The Ultimate Political Choice on Cyberspace
There are only 2 ways to keep cyberspace a quite and safe place: to securize it by military methods, or to design it by decentralizing values.
Decentralized doesn’t mean Balkanized. Balkanization is not an hypothetical consequence of geopolitical manoeuvres by bad governments, like the US Department of State would make us believe with its campaign on an Open Internet. Balkanization is a condition already occurring in US strategies and policies on networks. It’s a design method used by governments and IT corporations in order to keep cybernetic resources centralized. It’s also a legal framework directly produced and applied by US gov agencies, without undergoing any political exame. The latest demonstration comes from the Snowden-leaked documents recently published by The Intercept.
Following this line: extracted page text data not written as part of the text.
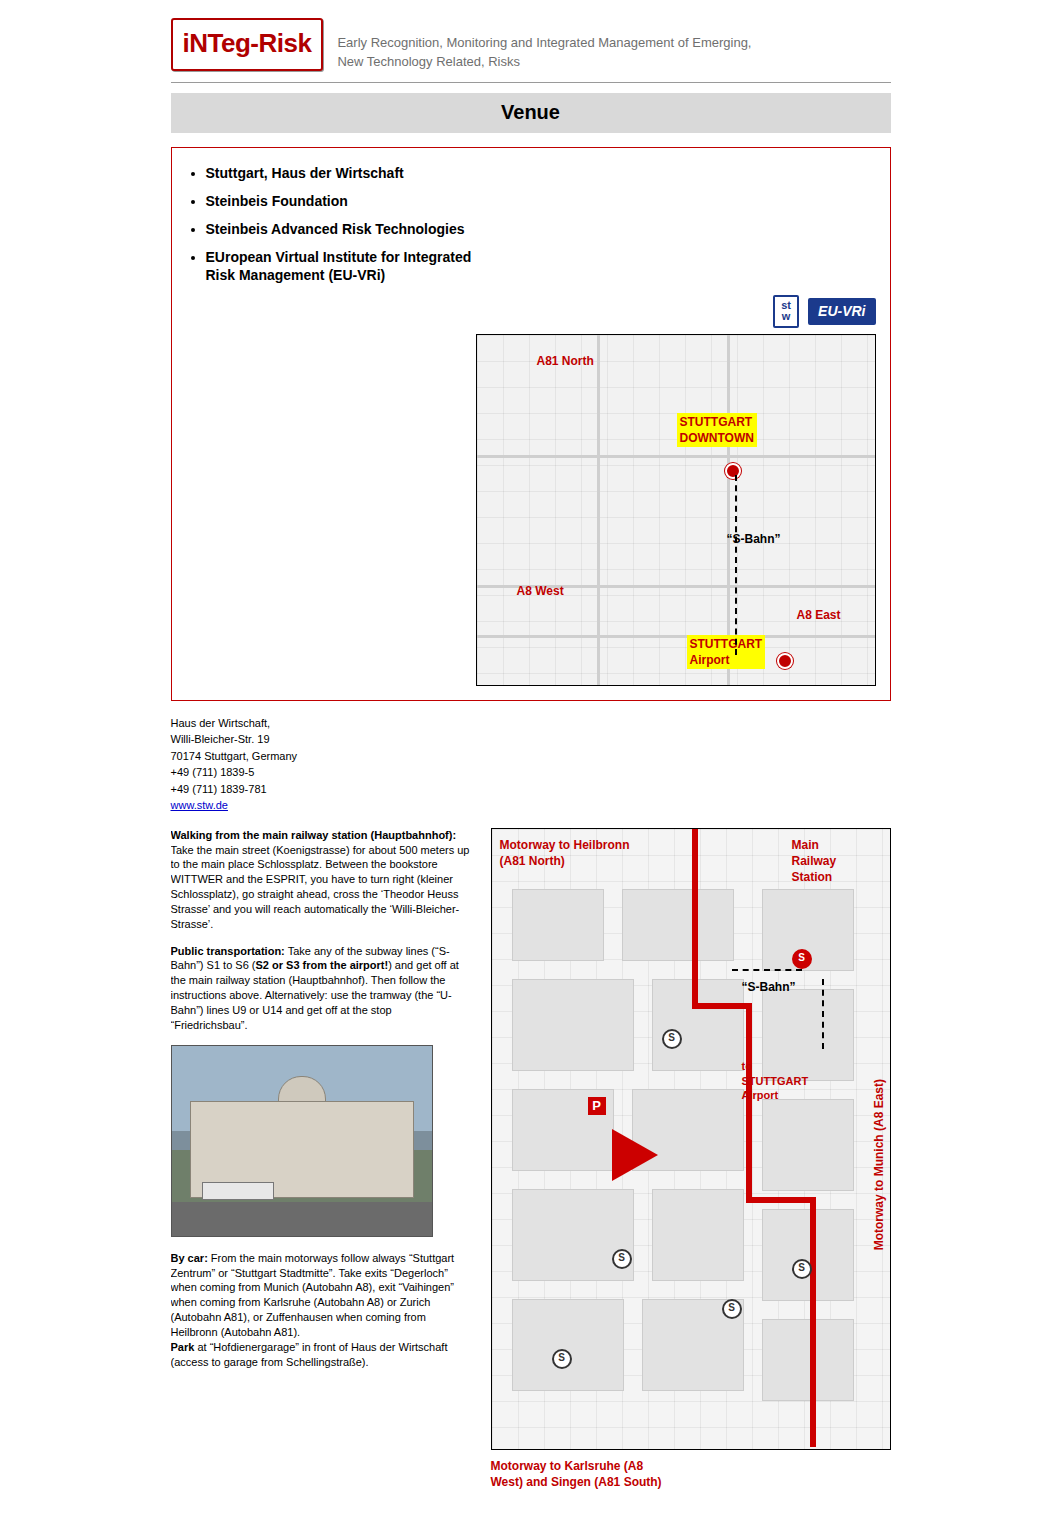iNTeg-Risk
Early Recognition, Monitoring and Integrated Management of Emerging,
New Technology Related, Risks
Venue
Stuttgart, Haus der Wirtschaft
Steinbeis Foundation
Steinbeis Advanced Risk Technologies
EUropean Virtual Institute for Integrated Risk Management (EU-VRi)
st
w EU-VRi
A81 North
STUTTGART
DOWNTOWN
“S-Bahn”
A8 West
A8 East
STUTTGART
Airport
Haus der Wirtschaft,
Willi-Bleicher-Str. 19
70174 Stuttgart, Germany
+49 (711) 1839-5
+49 (711) 1839-781
www.stw.de
Walking from the main railway station (Hauptbahnhof): Take the main street (Koenigstrasse) for about 500 meters up to the main place Schlossplatz. Between the bookstore WITTWER and the ESPRIT, you have to turn right (kleiner Schlossplatz), go straight ahead, cross the ‘Theodor Heuss Strasse’ and you will reach automatically the ‘Willi-Bleicher-Strasse’.
Public transportation: Take any of the subway lines (“S-Bahn”) S1 to S6 (S2 or S3 from the airport!) and get off at the main railway station (Hauptbahnhof). Then follow the instructions above. Alternatively: use the tramway (the “U-Bahn”) lines U9 or U14 and get off at the stop “Friedrichsbau”.
By car: From the main motorways follow always “Stuttgart Zentrum” or “Stuttgart Stadtmitte”. Take exits “Degerloch” when coming from Munich (Autobahn A8), exit “Vaihingen” when coming from Karlsruhe (Autobahn A8) or Zurich (Autobahn A81), or Zuffenhausen when coming from Heilbronn (Autobahn A81).
Park at “Hofdienergarage” in front of Haus der Wirtschaft (access to garage from Schellingstraße).
P
S
S
S
S
S
S
Motorway to Heilbronn
(A81 North)
Main
Railway
Station
“S-Bahn”
to
STUTTGART
Airport
Motorway to Munich (A8 East)
Motorway to Karlsruhe (A8
West) and Singen (A81 South)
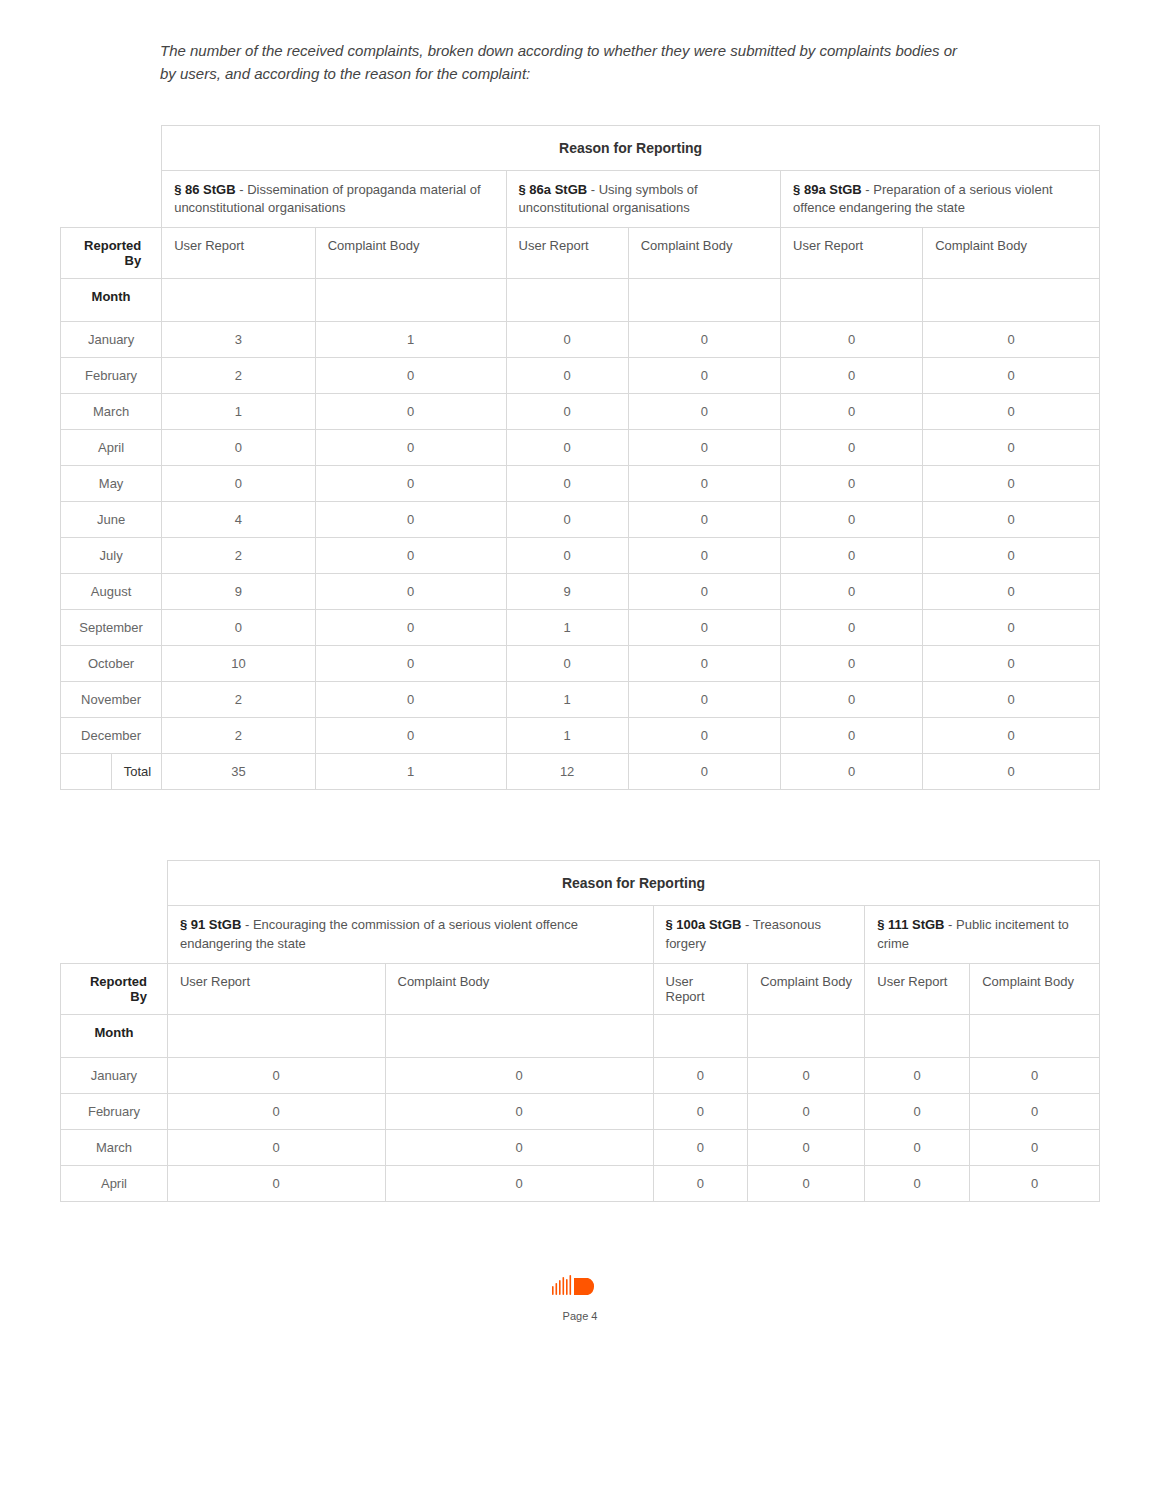The number of the received complaints, broken down according to whether they were submitted by complaints bodies or by users, and according to the reason for the complaint:
| | Reason for Reporting |
| | § 86 StGB - Dissemination of propaganda material of unconstitutional organisations | § 86a StGB - Using symbols of unconstitutional organisations | § 89a StGB - Preparation of a serious violent offence endangering the state |
| Reported By | User Report | Complaint Body | User Report | Complaint Body | User Report | Complaint Body |
| Month | | | | | | |
| January | 3 | 1 | 0 | 0 | 0 | 0 |
| February | 2 | 0 | 0 | 0 | 0 | 0 |
| March | 1 | 0 | 0 | 0 | 0 | 0 |
| April | 0 | 0 | 0 | 0 | 0 | 0 |
| May | 0 | 0 | 0 | 0 | 0 | 0 |
| June | 4 | 0 | 0 | 0 | 0 | 0 |
| July | 2 | 0 | 0 | 0 | 0 | 0 |
| August | 9 | 0 | 9 | 0 | 0 | 0 |
| September | 0 | 0 | 1 | 0 | 0 | 0 |
| October | 10 | 0 | 0 | 0 | 0 | 0 |
| November | 2 | 0 | 1 | 0 | 0 | 0 |
| December | 2 | 0 | 1 | 0 | 0 | 0 |
| / / Total / | 35 | 1 | 12 | 0 | 0 | 0 |
| | Reason for Reporting |
| | § 91 StGB - Encouraging the commission of a serious violent offence endangering the state | § 100a StGB - Treasonous forgery | § 111 StGB - Public incitement to crime |
| Reported By | User Report | Complaint Body | User Report | Complaint Body | User Report | Complaint Body |
| Month | | | | | | |
| January | 0 | 0 | 0 | 0 | 0 | 0 |
| February | 0 | 0 | 0 | 0 | 0 | 0 |
| March | 0 | 0 | 0 | 0 | 0 | 0 |
| April | 0 | 0 | 0 | 0 | 0 | 0 |
Page 4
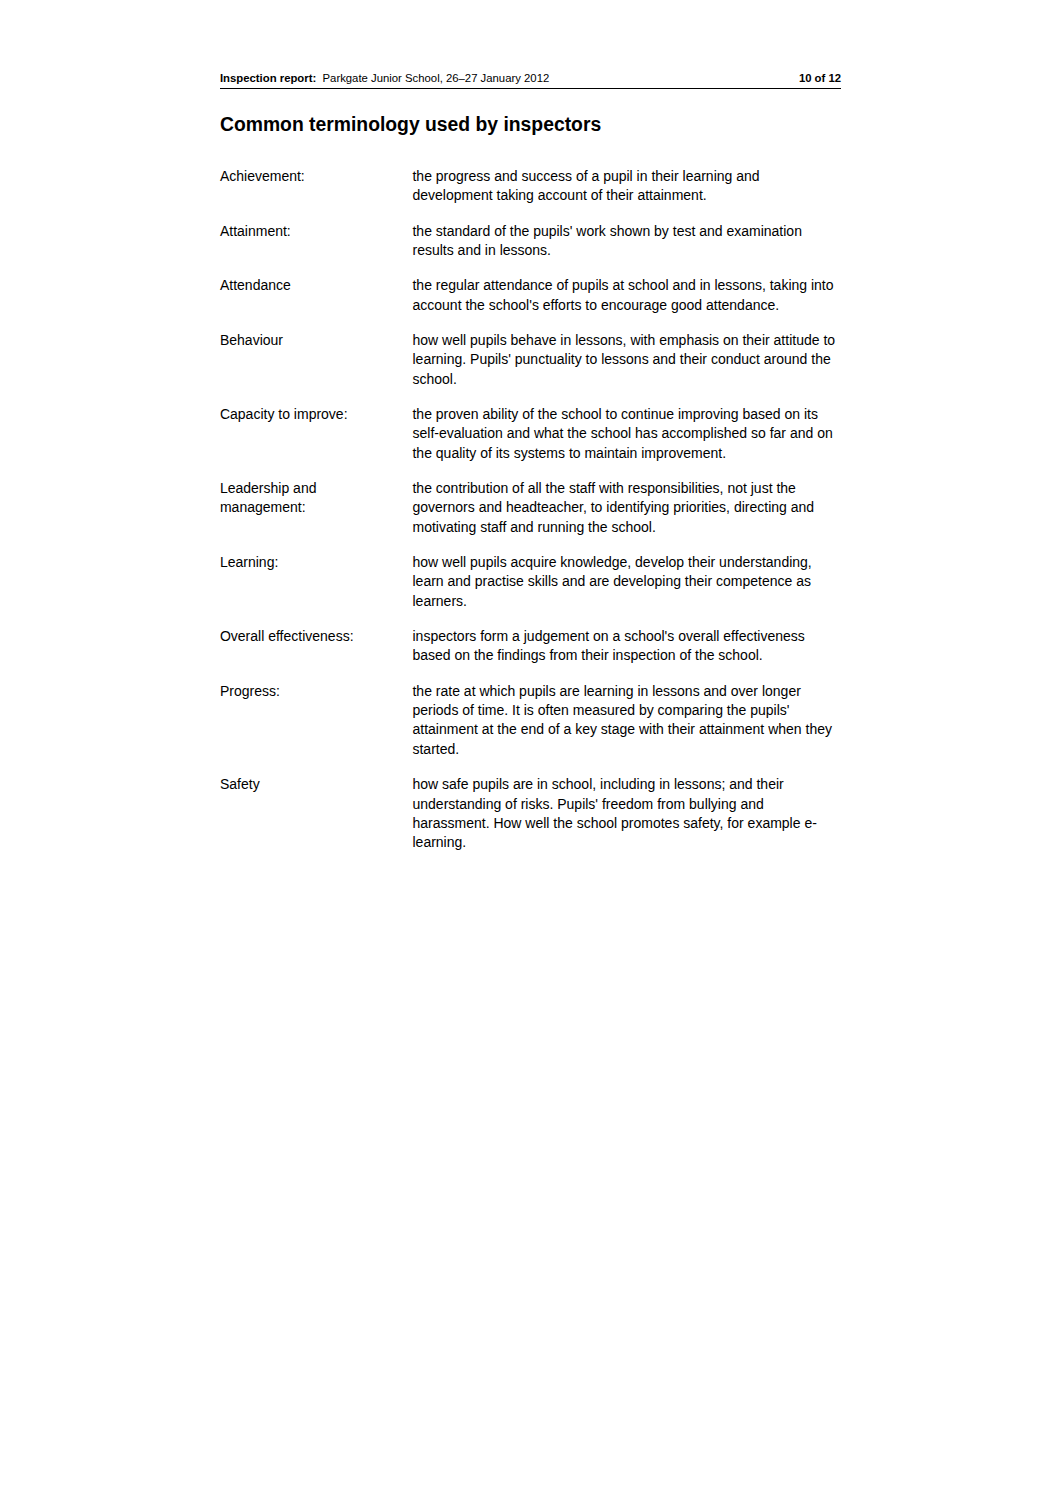Inspection report: Parkgate Junior School, 26–27 January 2012
10 of 12
Common terminology used by inspectors
| Achievement: | the progress and success of a pupil in their learning and development taking account of their attainment. |
| Attainment: | the standard of the pupils' work shown by test and examination results and in lessons. |
| Attendance | the regular attendance of pupils at school and in lessons, taking into account the school's efforts to encourage good attendance. |
| Behaviour | how well pupils behave in lessons, with emphasis on their attitude to learning. Pupils' punctuality to lessons and their conduct around the school. |
| Capacity to improve: | the proven ability of the school to continue improving based on its self-evaluation and what the school has accomplished so far and on the quality of its systems to maintain improvement. |
| Leadership and management: | the contribution of all the staff with responsibilities, not just the governors and headteacher, to identifying priorities, directing and motivating staff and running the school. |
| Learning: | how well pupils acquire knowledge, develop their understanding, learn and practise skills and are developing their competence as learners. |
| Overall effectiveness: | inspectors form a judgement on a school's overall effectiveness based on the findings from their inspection of the school. |
| Progress: | the rate at which pupils are learning in lessons and over longer periods of time. It is often measured by comparing the pupils' attainment at the end of a key stage with their attainment when they started. |
| Safety | how safe pupils are in school, including in lessons; and their understanding of risks. Pupils' freedom from bullying and harassment. How well the school promotes safety, for example e-learning. |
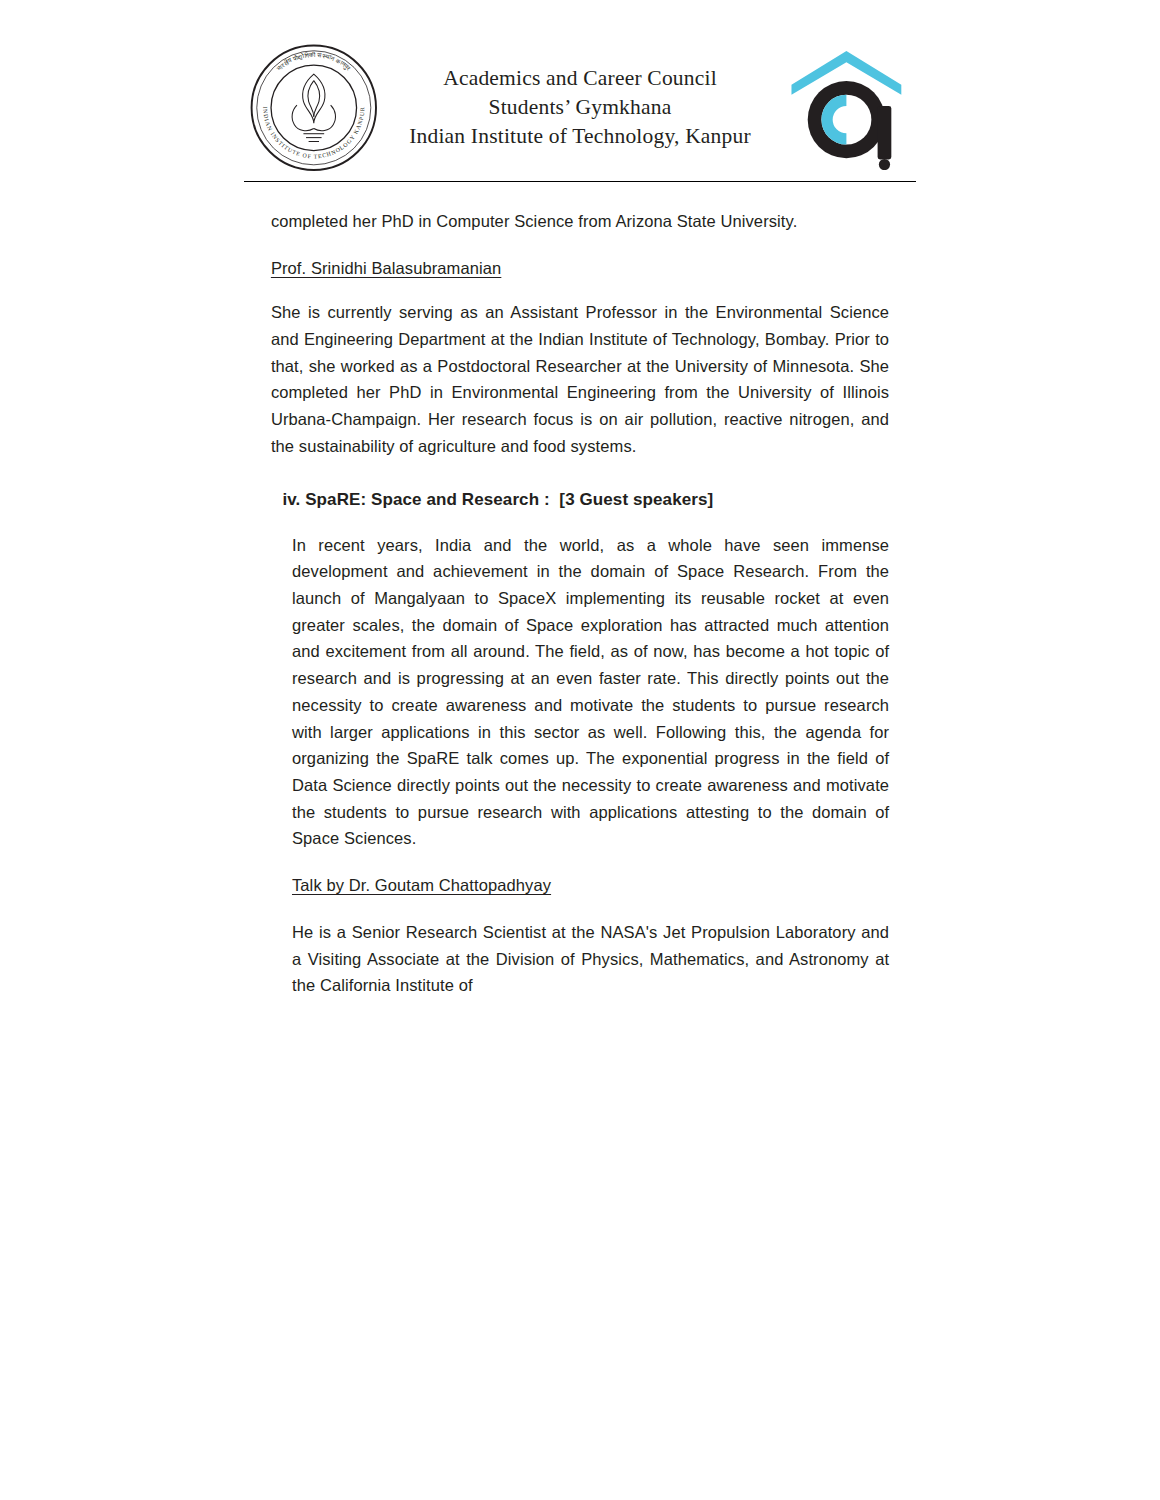भारतीय प्रौद्योगिकी संस्थान कानपुर INDIAN INSTITUTE OF TECHNOLOGY KANPUR
Academics and Career Council
Students’ Gymkhana
Indian Institute of Technology, Kanpur
completed her PhD in Computer Science from Arizona State University.
Prof. Srinidhi Balasubramanian
She is currently serving as an Assistant Professor in the Environmental Science and Engineering Department at the Indian Institute of Technology, Bombay. Prior to that, she worked as a Postdoctoral Researcher at the University of Minnesota. She completed her PhD in Environmental Engineering from the University of Illinois Urbana-Champaign. Her research focus is on air pollution, reactive nitrogen, and the sustainability of agriculture and food systems.
iv. SpaRE: Space and Research : [3 Guest speakers]
In recent years, India and the world, as a whole have seen immense development and achievement in the domain of Space Research. From the launch of Mangalyaan to SpaceX implementing its reusable rocket at even greater scales, the domain of Space exploration has attracted much attention and excitement from all around. The field, as of now, has become a hot topic of research and is progressing at an even faster rate. This directly points out the necessity to create awareness and motivate the students to pursue research with larger applications in this sector as well. Following this, the agenda for organizing the SpaRE talk comes up. The exponential progress in the field of Data Science directly points out the necessity to create awareness and motivate the students to pursue research with applications attesting to the domain of Space Sciences.
Talk by Dr. Goutam Chattopadhyay
He is a Senior Research Scientist at the NASA's Jet Propulsion Laboratory and a Visiting Associate at the Division of Physics, Mathematics, and Astronomy at the California Institute of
In a 2004 paper by the NSA and the US Strategic Command, we find the definition of what is called “America’s cyberspace“.
America’s cyberspace is the combination of U.S. National Security Systems, Military Systems, Intelligence Systems, Federal Government Systems, Critical Infrastructure Systems and all other U.S. systems (private industry, academia and private citizens).
It’s unrealistic that a US manager, a scientist, a citizen or even a politician, would give such a definition of the America’s cyberspace. But this and alike definitions produce design, policies and operations that affect industry, academia and private citizens as well as democratic institutions inside and outside cyberspace.
Decentralized doesn’t mean Deregulated. Decentralization requires a very political choice, i.e., to politically regulate cyberspace. It requires laws, norms, codes; and enforcement authorities formally and substantially tied to democratic legitimation. Decentralization needs rules. The history of the Internet is the history of a long process of centralization driven by the ideology of the cybernetic laissez faire. Its critical functions management, infrastructures, source codes and contents have been undergoing through significant re-engineering processes aiming to centrally control cyberspace.
The result of such a level of Balkanization and Centralization is a less peaceful and safe cyberspace. It’s an escalation of multi-layered conflicts where, unlike the Smart Bomb theoretically aiming to avoid civil victims, people, their data and their devices are the weapons. Cyberspace weaponization occurring nowadays has already proved to be ruinous from both a technological and a political point of view. An effort in the direction of decentralizing solutions has to be made in order to assure a human friendly “intergalactic network”.